Fingering Challenges

  1. Always, always, always SLAM YOUR VALVES DOWN AND RELEASE THEM QUICKLY, even in slow passages. You don’t want that “in between” sound unless you are doing it deliberately. Not only does it make your playing cleaner, it better trains your muscle memory. 
  2. USE YOUR METHOD BOOKS. Fast fingers are fun to develop, and become a form of “muscle memory” that you recall over and over. The best way to start is to learn all of your major, minor, and chromatic scales until you can play them smoothly and quickly by memory. Then work on various patterns, as is illustrated in the Arban Book, Clarke Technical Studies, Nagel Speed Studies, Plog Method, and Vizzutti Method. The hardest patterns involve “cross fingerings”… where two adjacent fingers are going in opposite directions. This is especially true of the 2nd and 3rd finger, since your third finger is the weakest of the three. To get better, try a few of these:
  3. FINGERS ONLY; For highly technical passages, play with fingers only, slamming the valves down and listening for the precise rhythm of the valves. Use proper hand position!!
  4. ISOLATE THE HARD PART, AND PLAY IT IN A REPEATING PATTERN. For example, if you have trouble with low D-to-F# (1-3 to 2), play just that combination over and over without pausing. 
  5. PLAY IT BACKWARDS AND FORWARDS. This also works for pitch challenges. If you are having trouble, for example, with the beginning of your C# major scale, just play the first 5 notes, up and down, in a repeating pattern (note that this is like Clarke Technical Studies, Fifth Study). 

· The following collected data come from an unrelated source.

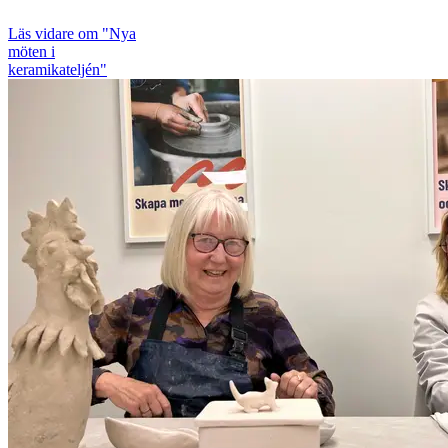
Läs vidare
om "Nya
möten i
keramikateljén"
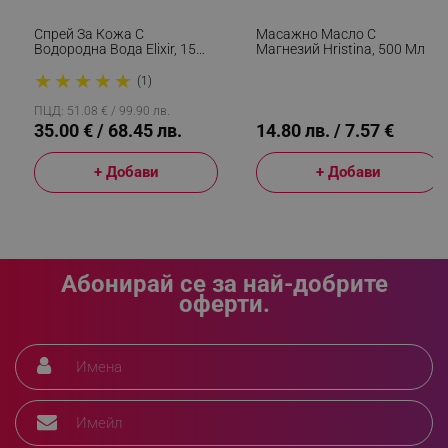
_sgf_delayed_campaigns
.alleop.bg
Спрей За Кожа С
Масажно Масло С
Водородна Вода Elixir, 15
Магнезий Hristina, 500 Мл
Мл, 1000 Ppb, Антиейдж
★
★
★
★
★
Ефект, Антиоксидантно
(1)
Действие, Бял
ПЦД: 51.08 € / 99.90 лв.
_sgf_npq
.alleop.bg
35.00 € / 68.45 лв.
14.80 лв. / 7.57 €
+ Добави
+ Добави
_sgf_clicked_banners
.alleop.bg
Абонирай се за най-добрите
оферти.
_sgf_rq
.alleop.bg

  6. CHANGE THE RHYTHM of difficult fast sections, just for practice and to keep it interesting… and also to speed up portions of the passage. For example, try playing a difficult stretch of 1/16 notes as follows:
    1. As a dotted-eighth-sixteenth rhythm
    2. As a sixteenth-dotted-eighth rhythm
    3. As an eighth-plus-two-sixteenth or eighth-plus-triplet rhythm.
  7. PLAY IT WITH YOUR LEFT HAND. You would be surprised how well and how quickly this works. I don’t know why it works; perhaps because it forces you to focus, or maybe there is some kind of brain symmetry going on. But it does! Try it!